Sea
「ほ、ほら準備とかあるし、今から用意してたら時間かかるじゃん」

「それは大丈夫。ほら」

そう言って、俺の左側を指差す。

そこにはパンパンに膨らんだかばんが転がっていた。

さっき投げてきたのはこれか……。


他に何か断る言い訳はないものかと頭を巡らせる。

塾は…行ってないし、宿題は?

どうせ向こうでやれとか言われそうだし。

あ、そうだ!

登校日があるじゃん。

が、すぐに思い出す。

今年は登校日なしになったんだっけ。

友達とはしゃいで喜んだな。

それでも何かないものかと考えていると、母親がぼそっとつぶやく。


「そういえば、給料くれるらしいよ。

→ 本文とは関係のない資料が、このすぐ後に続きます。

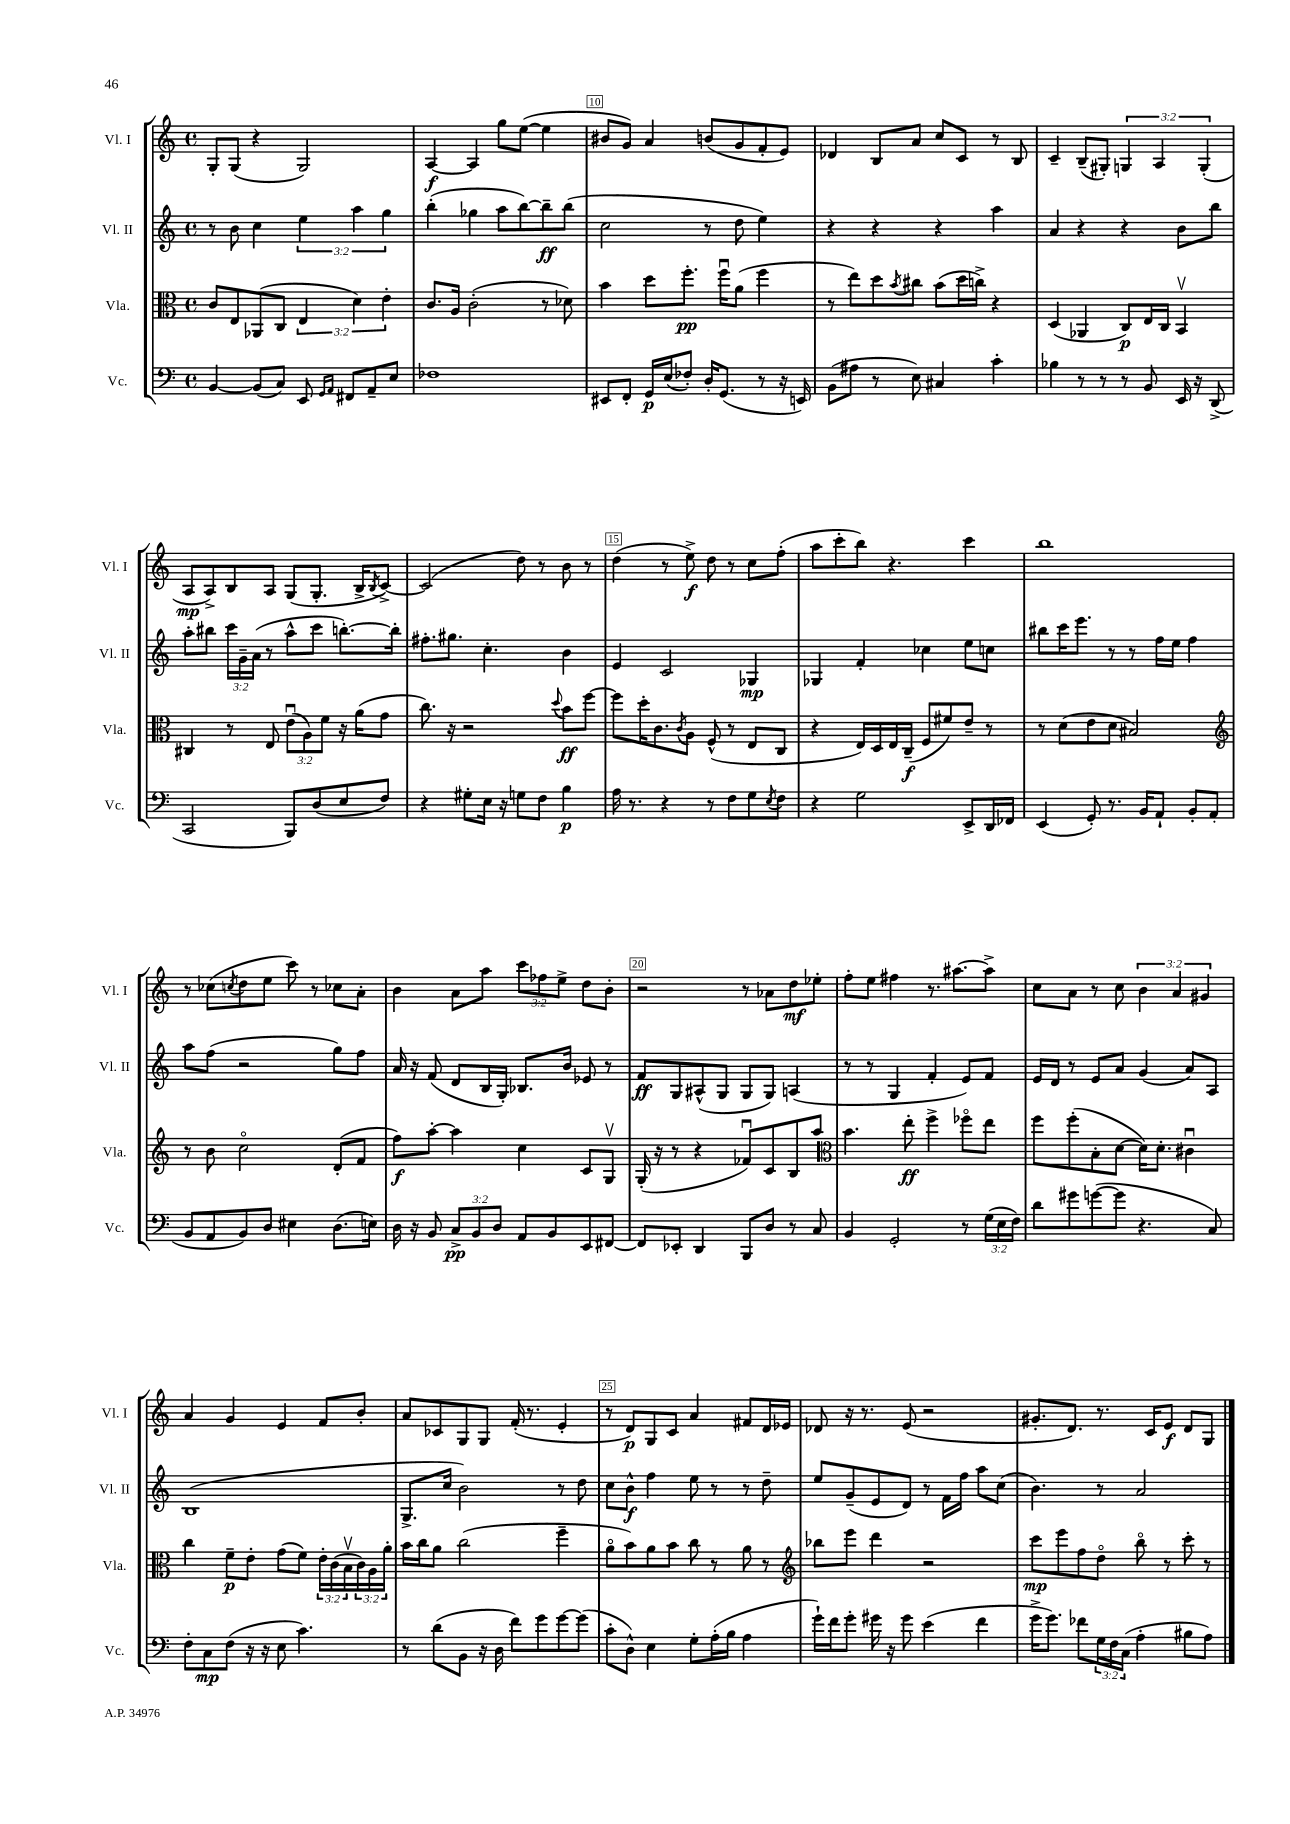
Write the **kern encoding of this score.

一日千円とか言ってたわね」

その言葉は俺の雑念を一瞬で吹き飛ばした。

一日千円?単純に計算して一ヶ月で三万円。

素早く頭の中で計算し終えた俺に選択肢は一つしかなかった。

「ぜひ、行かさせていただきます」

「そう?悪いわね」

答えなんてわかっていた、と言わんばかりに母親はそそくさと準備を進める。

俺は少し早まったか、と思いながらも三万円という金額に心躍らせていた。



これがほんの数時間前の出来事で、現在の俺はひどく後悔しているのだった。